Schermi circondano la macchina per il caffè espresso, come cori che separano il tabernacolo nelle basiliche altomedievali. Dietro di essi i sommi sacerdoti del caffè, indossando cravatte a papillon e gilet bordeaux, preparano un sacro infuso tra vapore e cucchiaini tintinnanti.

Nessuno conosce il segreto del Gran Caffè di Sant’Eustachio, un doppio espresso con una spessa schiuma cremosa sufficiente a trasformare una suorina nell’Uomo Bialetti. Alcuni dicono che è l’acqua dell’Aqua Vergine, l’acquedotto costruito da Marco Agrippa Vipsanio, generale e genero di Augusto, che rifornisce il quartiere del Pantheon da una sorgente pura sui Colli Albani, otto miglia a est di Roma.
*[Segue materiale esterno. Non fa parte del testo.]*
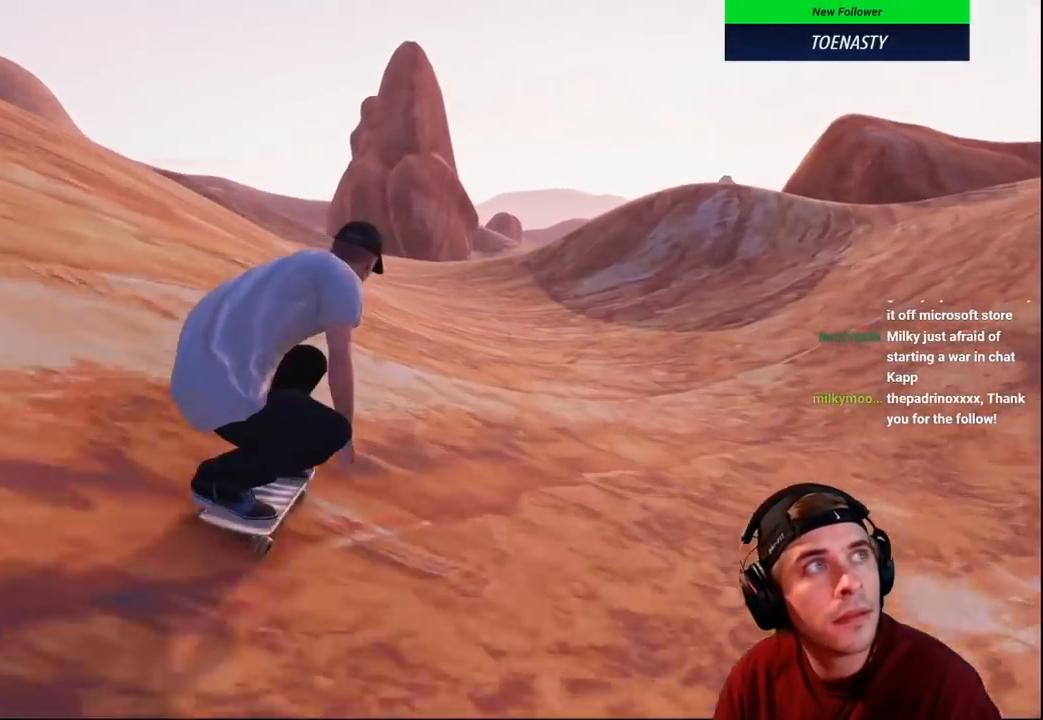
{"buttons": ["L2"], "left_stick": "center", "right_stick": "center", "events": [[150, "R2", "up"], [383, "L2", "down"]]}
Secondo la leggenda, la scoprì una fanciulla e in quel sito condusse assetati legionari, da qui il suo nome: Acqua Vergine.

Altri indicano la miscela. La miscela Sant’Eustachio unisce i migliori chicchi importati da Brasile, Repubblica Dominicana, Etiopia, Galapagos, Guatemala e Sant’Elena tostati in una macchina di 80 anni fa, alimentata a legna e azionata manualmente. Questo gigantesco cilindro assomiglia al toro di bronzo in cui Traiano torturò San Eustachio. Mentre i chicchi ruotano, scricchiolano e si tostano, due stagisti del Sustainable Food Project dell’American Academy di Roma cercano di decodificare il loro caffè. Cosa succede se aggiungiamo latte in polvere ai chicchi? Cosa succede se mescoliamo insieme panna, zucchero e caffè?
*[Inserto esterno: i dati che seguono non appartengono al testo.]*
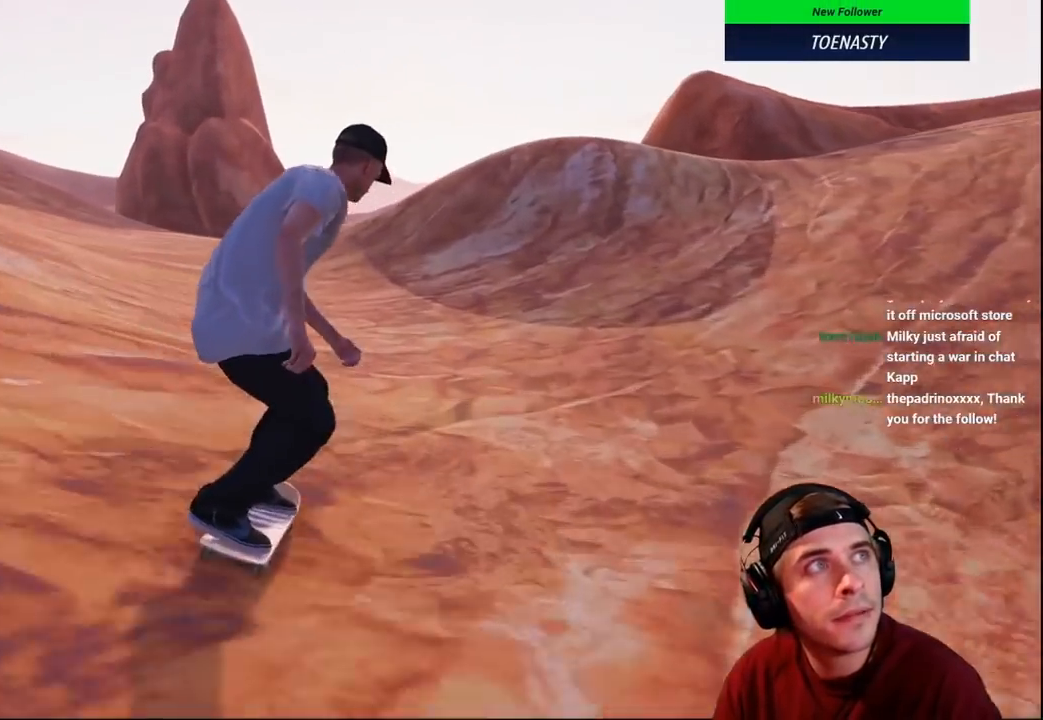
{"buttons": [], "left_stick": "center", "right_stick": "center", "events": [[50, "L2", "up"], [183, "L2", "down"], [267, "L2", "up"]]}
Queste inutili speculazioni, più da Silicon Valley che da sette colli, divertono i fratelli Ricci. Il Vaticano ha danneggiato permanentemente il suo brand quando ha sostituito il latino con il volgare e messo i sacerdoti di fronte alla congregazione. Loro non faranno mai lo stesso errore. I clienti preferiscono rituali e misteri. Sebbene la Chiesa abbia rimosso Eustachio dal calendario liturgico nel 1969, i fedeli celebrano ancora la sua festa il 20 settembre.

L’anno in cui Joseph Ratzinger divenne Benedetto XVI, i pellegrini di Deggendorf pregarono nella Chiesa di Sant’Eustachio e si fermarono al bar. La guida, membro del Bavarian Forest Club, prese una bottiglia di Jägermeister dallo zaino, mostrò l’etichetta con la croce e il cervo, e versò un sorso nel suo espresso. Felici, tutti gli altri ordinarono lo stesso caffé. Se Ratzinger avesse partecipato a questo sacramento, non avrebbe potuto dimettersi.